Health endpoint for container readiness

simonhir · July 9, 2025, 12:08pm

Hi,

currently used probes in the helm-chart on “:3000/” return a 200 even if the rails server isn’t fully started up. This leads to traffic routed to unready services, 504 errors and therefore breaks the complete advantages of high availability with Kubernetes. As far as i saw there is no alternative endpoint for this usecase.

The solution would be to provide a health endpoint which returns 200 only when the rails server is ready to accept connections.
Rails itself already has this feature included, but it seams to not be available through Zammad at the moment: Rails::HealthController

I think that would be a great improvement for the stability of Zammad.

Differentiation of Zammad Monitoring: Requires auth token and returns the health of the complete setup not a single container

mgruner · July 21, 2025, 7:55am

@simonhir thanks for the proposal! To clarify this first, I would like to understand better what the issue is. Currently, we have

    readinessProbe:
      httpGet:
        path: /
        port: 3000
      failureThreshold: 5
      timeoutSeconds: 5

This does perform a regular HTTP call to the Rails application, so I would assume that it has to have booted first before answering the request here. Is this not the case? What exactly happens when it goes wrong?

mgruner · July 22, 2025, 11:50am

@simonhir I just tried to reproduce this unsuccessfully.

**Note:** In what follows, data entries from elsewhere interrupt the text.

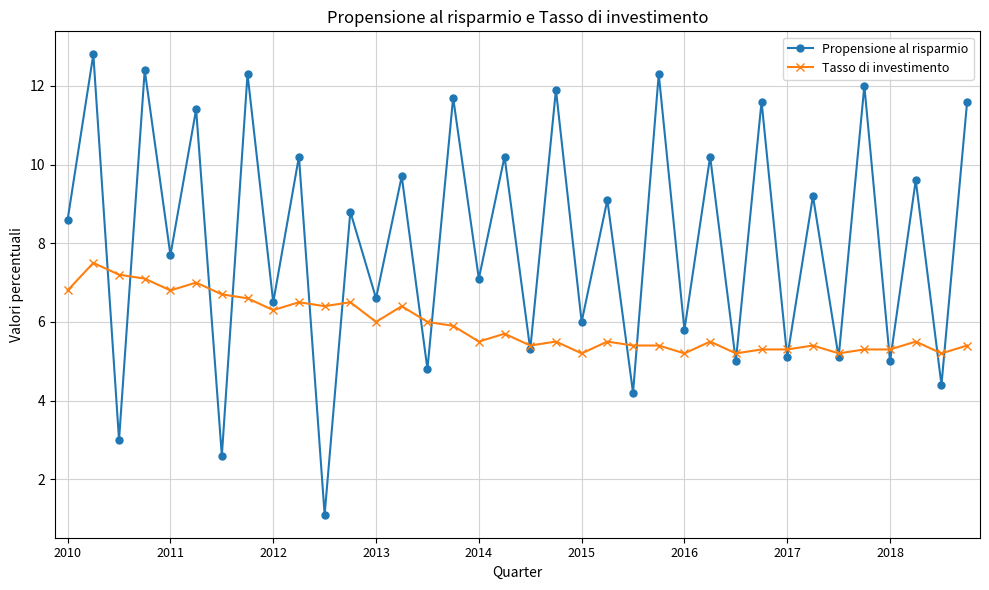

What is the value of the Tasso di investimento point at the 13th from the left?

6.0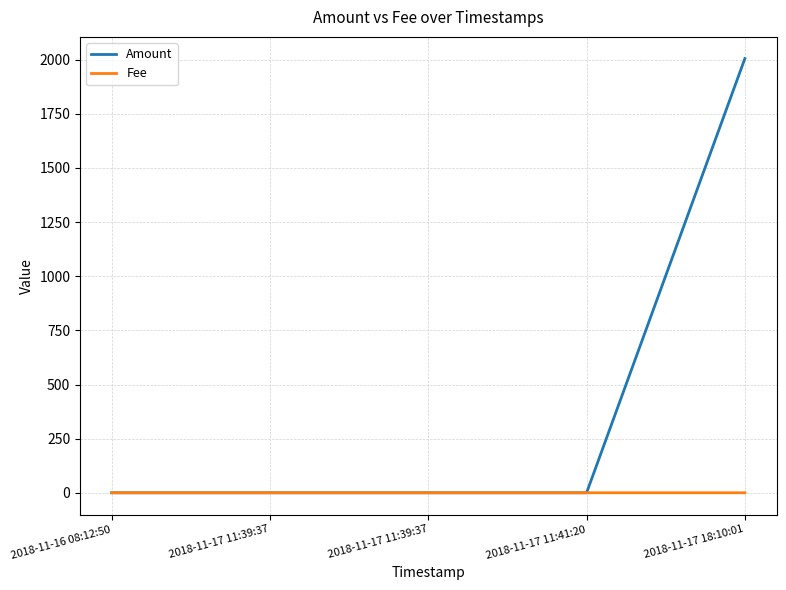

Does the chart display data point markers on the line(s)?

No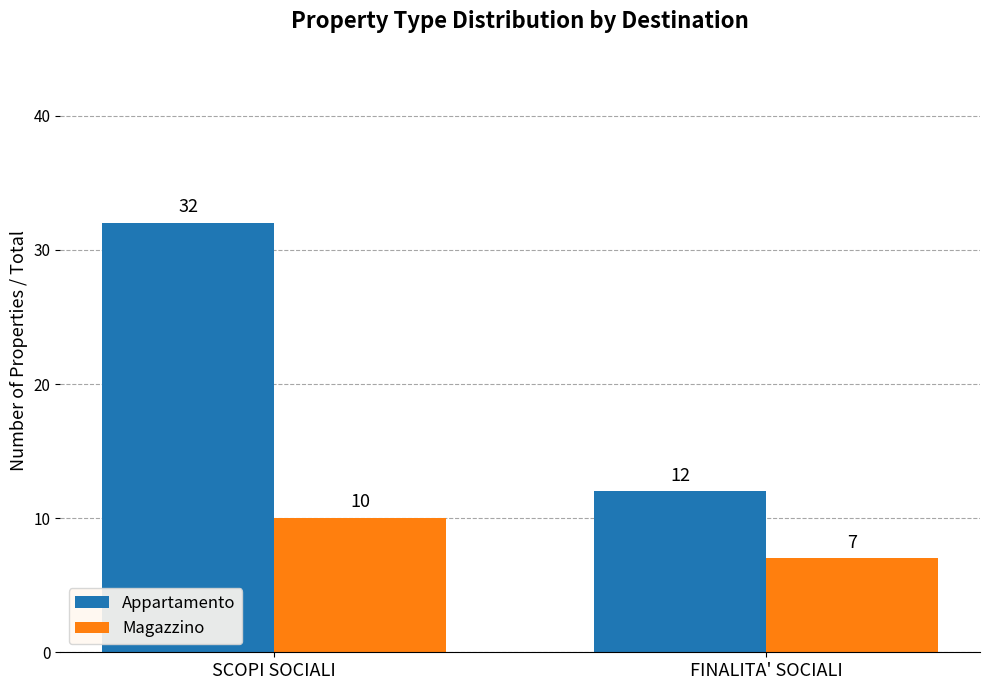

True or false: Appartamento has a value of 12 at FINALITA' SOCIALI.

True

To do this, I placed an artificial delay in one of our intializer files (sleep 10) to prolong the startup period. When starting the puma web server, it only starts listening on the port after the initialization period is completed. During that period, HTTP calls fail:

curl localhost:3000
curl: (7) Failed to connect to localhost port 3000 after 0 ms: Couldn't connect to server

Afterwards, the correct content is immediately served. Therefore I wonder if the described issue actually exists, since the readiness probe does perform HTTP calls.